Establish baselines for KPIs for areas relevant to HH Care Production and VBP targets. Care Production targets includes HHRGs, LUPAs, Non-Admits (unconverted referrals), SN visit totals, FIL percentages, and Readmits. VBP targets include Timely SOC, Star Rating, ADLs, Dyspnea, Meds, Community DCs, PPF, and TPS/DFS scoring. Once you’ve established KPI baselines (and VBP-level goals) relevant to your agency, you’re ready to rewire care protocols to support objective improvements. This helps everyone involved connect to the V2V transition and the expectation of improvement.

The list below addresses relevant KPIs in rewiring your operations. KPIs will focus on value points of each item:

  1. Intake – Metrics focused on tracking ALL incoming referrals for timely response & capture rate. Conversion problems identified and addressed. Pre-admission Welcome calls made when referral accepted.
    • VBP – Timely SOC, Readmits.
    • Fiscal – Payments for referrals produced by increased capture rate.
  1. Scheduling – Clinical visit schedules are turned in the prior week and kept accurate on a daily basis. Full productivity expected and KPIs are used to achieve. Staff unable to manage schedule has scheduling department create and manage schedule. PTO used for productivity shortfalls,
    • VBP – Timely SOC, Readmits.
    • Fiscal – Full productivity
  1. Admission – Agency admissions occur in real-time collaboration (with QA/UR) with the admitting clinician. OASIS walk and Guidance Manual employed for 98% accuracy (vs. industry average of 72%) for refined acuity profile with FIL accuracy. Patient Rights & Responsibilities, Compliance, Missed Visits addressed
    • VBP – Accurate acuity for credit for Clinical Progress, establishes care program understood by Patient/CGVR, plots rapid results POC
    • Fiscal – Accurate OASIS acuity increases case-Mix & HHRG payments (>20%)
  1. POC Development – Value-Based POC with Freq/Dur orders developed collaboratively for rapid results for all disciplines.
    • VBP – decreased visit totals for Nursing and Rehab (2nd to FIL accuracy), standardizes Provider Care approach, decreased LUPAs and non-admits.
    • Fiscal – fiscal savings due to decreased visits (5 SN visit avg with 4.5 Star, VBP Bonus, 6% readmits), LUPAs and non-admits
  1. In-Episode Management (IEM) – costly Case Conferences eliminated (unseen by any other Part A Providers), Successful capitated care requires POC adaption in response to patient response to treatment, IEM is performed through clinical rounds per clinician with documentation review
    • VBP – elevates care content and documentation thereof as clinical rounds based on (timely) clinical notes required for continued programming
    • Fiscal – savings created as utilization matching current care status saves visits and standardizes efficient programs
  1. Discharge Management – Discharges occur only with agency approval after documentation review, assures care credit received at Discharge 2nd to OASIS Accuracy
    • VBP – Assures care program matches and delivers goals prior to DC, focuses on VBP targets
    • Fiscal – Savings from decreased visit totals and VBP care credit

Employing KPI METRICS to ACHIEVE pDGM – VBP SUCCESS

After completing the KPI baselines and establishing weekly meetings to track progress, focus should be on the specific metrics with attention to obstacles for improvement.

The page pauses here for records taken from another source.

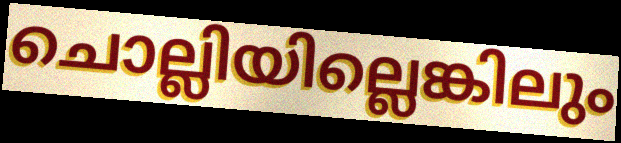
ചൊല്ലിയില്ലെങ്കിലും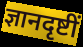
ज्ञानदृष्टीं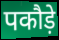
पकौड़े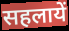
सहलायेंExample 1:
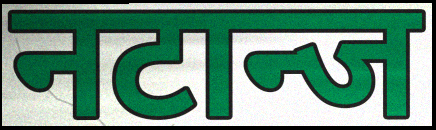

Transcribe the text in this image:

नटान्ज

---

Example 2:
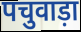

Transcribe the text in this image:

पचुवाड़ा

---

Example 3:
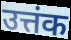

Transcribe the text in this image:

उत्तंक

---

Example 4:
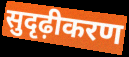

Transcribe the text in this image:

सुदृढ़ीकरण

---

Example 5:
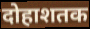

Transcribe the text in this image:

दोहाशतकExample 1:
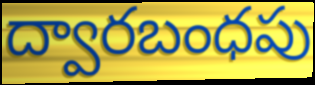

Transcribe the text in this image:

ద్వారబంధపు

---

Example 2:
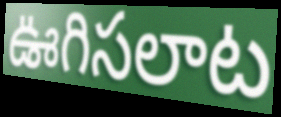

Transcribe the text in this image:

ఊగిసలాట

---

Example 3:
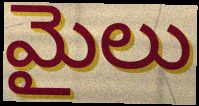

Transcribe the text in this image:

మైలు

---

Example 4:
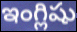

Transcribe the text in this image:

ఇంగ్లిషు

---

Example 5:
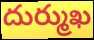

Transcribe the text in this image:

దుర్ముఖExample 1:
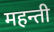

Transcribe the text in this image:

महन्ती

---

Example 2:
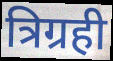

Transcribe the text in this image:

त्रिग्रही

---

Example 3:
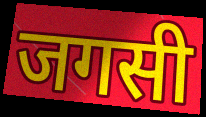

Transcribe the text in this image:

जगसी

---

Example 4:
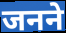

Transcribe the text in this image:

जनने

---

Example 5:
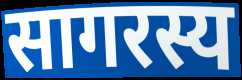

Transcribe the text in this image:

सागरस्यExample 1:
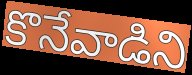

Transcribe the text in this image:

కొనేవాడిని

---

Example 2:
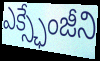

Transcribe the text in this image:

ఎక్స్ఛేంజీని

Strategies to address ongoing improvements should be followed on a weekly basis to ensure positive movement. In some cases, daily reports are established to further drill down on problem areas, and improvements are celebrated. Be prepared for individual employee response to these objective changes, and help struggling personnel through the transition.

HH Providers regularly obtain elite-level outcomes by the Operational rewiring described above. Those Agencies are able to absorb the reform-based payment cuts without difficulty by evolving their care processes for success in the Value Era. Embrace the V2V model starting today and begin your trip down the care path to Success.